The 2014 film, Phoenix, now available on Netflix streaming, stars the beautiful Nina Hoss as Nelly Lenz, a disfigured Nazi concentration camp survivor who gets a 'new' face by surgical reconstruction and who then searches for the truth about her husband Johnny, played by Ronald Zehrfeld, in the ruins of post WWII Berlin.

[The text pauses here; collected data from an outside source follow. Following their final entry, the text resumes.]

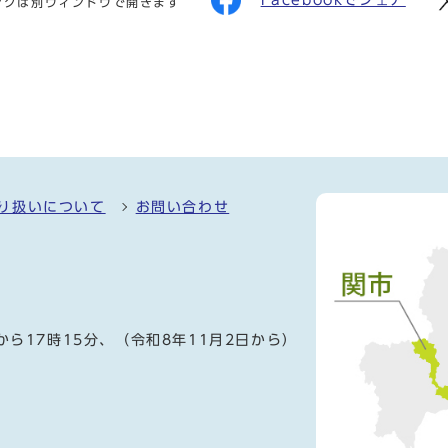
ンクは別ウィンドウで開きます
り扱いについて
お問い合わせ
）
から17時15分、（令和8年11月2日から）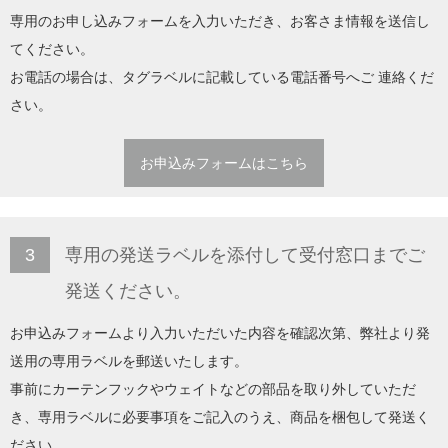
専用のお申し込みフォームを入力いただき、お客さま情報を送信し
てください。
お電話の場合は、タグラベルに記載している電話番号へご 連絡くだ
さい。
お申込みフォームはこちら
3
専用の発送ラベルを添付して受付窓口までご
発送ください。
お申込みフォームより入力いただいた内容を確認次第、弊社より発
送用の専用ラベルを郵送いたします。
事前にカーテンフックやウェイトなどの部品を取り外していただ
き、専用ラベルに必要事項をご記入のうえ、商品を梱包して発送く
ださい。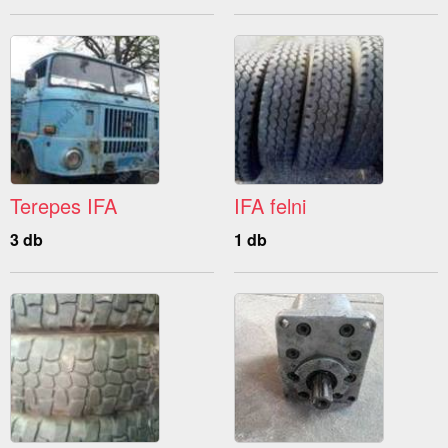
Terepes IFA
IFA felni
3 db
1 db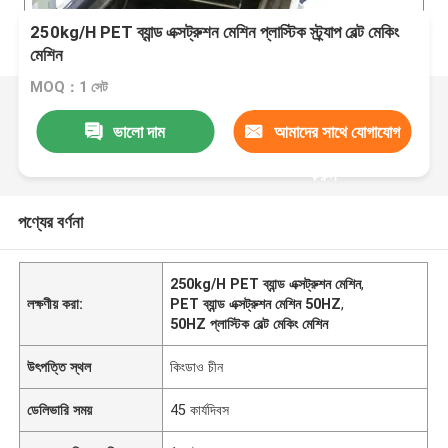
250kg/H PET ব্যান্ড এক্সট্রুশন মেশিন প্লাস্টিক স্ট্র্যাপ বেল্ট মেকিং
মেশিন
MOQ：1 সেট
ভালো দাম
আমাদের সাথে যোগাযোগ
করুন
পণ্যের বর্ণনা
250kg/H PET ব্যান্ড এক্সট্রুশন মেশিন
,
লক্ষণীয় করা:
PET ব্যান্ড এক্সট্রুশন মেশিন 50HZ
,
50HZ প্লাস্টিক বেল্ট মেকিং মেশিন
উৎপত্তি স্থল
কিংডাও চীন
ডেলিভারি সময়
45 কার্যদিবস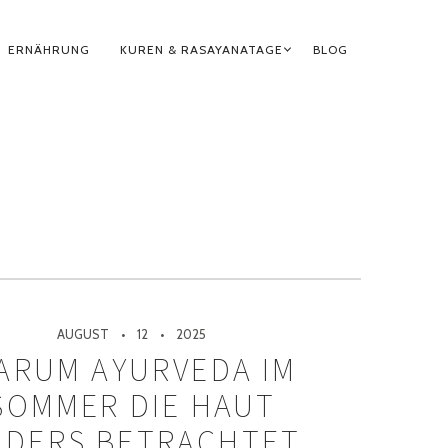
ERNÄHRUNG
KUREN & RASAYANATAGE
BLOG
AUGUST
12
2025
ARUM AYURVEDA IM
SOMMER DIE HAUT
NDERS BETRACHTET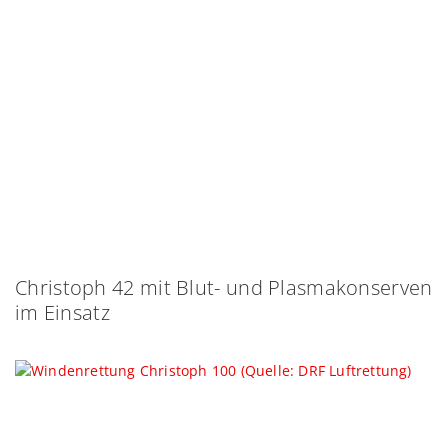
Christoph 42 mit Blut- und Plasmakonserven
im Einsatz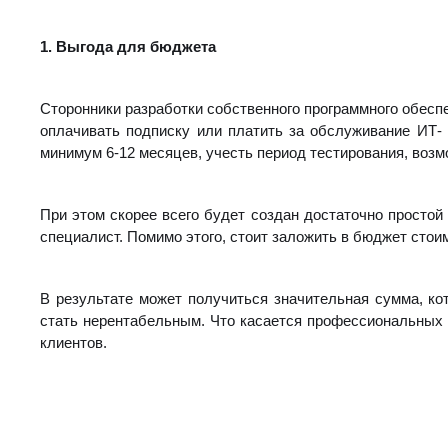
1. Выгода для бюджета
Сторонники разработки собственного программного обесп
оплачивать подписку или платить за обслуживание ИТ- 
минимум 6-12 месяцев, учесть период тестирования, воз
При этом скорее всего будет создан достаточно прост
специалист. Помимо этого, стоит заложить в бюджет стои
В результате может получиться значительная сумма, ко
стать нерентабельным. Что касается профессиональных 
клиентов.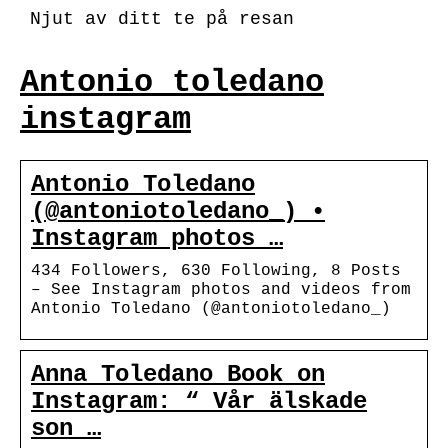
Njut av ditt te på resan
Antonio toledano
instagram
Antonio Toledano
(@antoniotoledano_) •
Instagram photos …
434 Followers, 630 Following, 8 Posts
– See Instagram photos and videos from
Antonio Toledano (@antoniotoledano_)
Anna Toledano Book on
Instagram: “ Vår älskade
son …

Director Christian Petzold creates a cinematic/ stage like setting in the movie, reminiscent of classical Greek tragedy style--cornered and desperate humans boxed in by chaos, ruin and the aftermath of war just always offstage. And although most of the drama is focused on the permanently changed relationships caused by horrible disaster in the lives of victims, Petzold does not hesitate to point his carefully steadied camera into the vast rubble of Berlin's demolished street life, highlighting the so-sad-it's-almost-comic absurdity in a cabaret piece by two ruby lipped, black haired vixen singers who take the stage one night in the Phoenix, the American sector night club where Nelly finds Johnny working as a janitor.
Before the war, Nelly was a popular singer throughout Europe, and Johnny was her pianist. Nina Kunzendorf plays Lene Winter, a pragmatic Jewess who loves and tries to protect Nelly from uncovering the truth, trying to convince her to forget the past and to move to the newly formed Israeli section of Palestine but Nelly is relentless in her tragic quest much like Homer who takes the long and winding road home after the Trojan War in the Odyssey. And like that classic tale, the final lap of the sojourn is wrought with pain, discovery, sorrow and fleeting moments of untenable delight with the hope that faith is truly the substance of things hoped for, the evidence of things not yet seen. And yet despite Nelly's unspoken belief in the power of love (and this is where brilliant directing and flawless acting meet), only tragedy can reveal truth through art and only the seemingly mystical power of the surviving human spirit can sing revelation into the darkest, unknowing mind clouded by selfishness. It's a beauty almost too painful to behold and, in the final scene, Petzold lets the camera show how, in fact, it cannot be clearly envisioned nor understood forever.